Except when it is the operand of either the sizeof or & operators, or when it is a string literal being used to initialize another array in a declaration, an expression with type "N-element array of T" will have its type implicitly converted (decay) to type "pointer to T", and the value of the expression will be the address of the first element of the array.

So when you write

if (argv[1] == "-hello")

the compiler implicitly converts the expression "-hello" from type "7-element array of char" to "pointer to char" (argv[1] is already a pointer type), and the value of the expression is the address of the character '-'. So what == winds up comparing are two pointer values, which are (most likely) never going to be equal since "-hello" and argv[1] (most likely) occupy different regions in memory.

This is why you have to use library functions like strcmp() to compare string values.

Answer 4

In C because, in most contexts, an array "decays into a pointer to its first element".
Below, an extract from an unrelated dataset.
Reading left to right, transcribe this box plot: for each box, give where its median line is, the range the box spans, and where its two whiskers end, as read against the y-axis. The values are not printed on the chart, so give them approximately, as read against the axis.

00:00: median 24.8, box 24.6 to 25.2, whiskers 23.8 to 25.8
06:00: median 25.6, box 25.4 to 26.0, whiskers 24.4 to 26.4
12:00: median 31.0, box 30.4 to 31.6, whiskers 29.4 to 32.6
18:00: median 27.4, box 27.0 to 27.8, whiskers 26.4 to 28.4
So, when you have the array "foobar" and use it in most contexts, it decays into a pointer:

if (name == "foobar") /* ... */; /* comparing name with a pointer */

What you want it to compare the contents of the array with something. You can do that manually

if ('p' == *("foobar")) /* ... */; /* false: 'p' != 'f' */
if ('m' == *("foobar"+1)) /* ... */; /* false: 'm' != 'o' */
if ('g' == *("foobar"+2)) /* ... */; /* false: 'g' != 'o' */

or automatically

if (strcmp(name, "foobar")) /* name is not "foobar" */;

Answer 5

Because C strings are array of characters. Arrays are simply pointers to the first element in the array, and when you compare two pointers using == it compares the memory address they point to, not the values that they point to.

Answer 6

Because argv[1] (for instance) is actually a pointer to the string. So all you're doing is comparing pointers.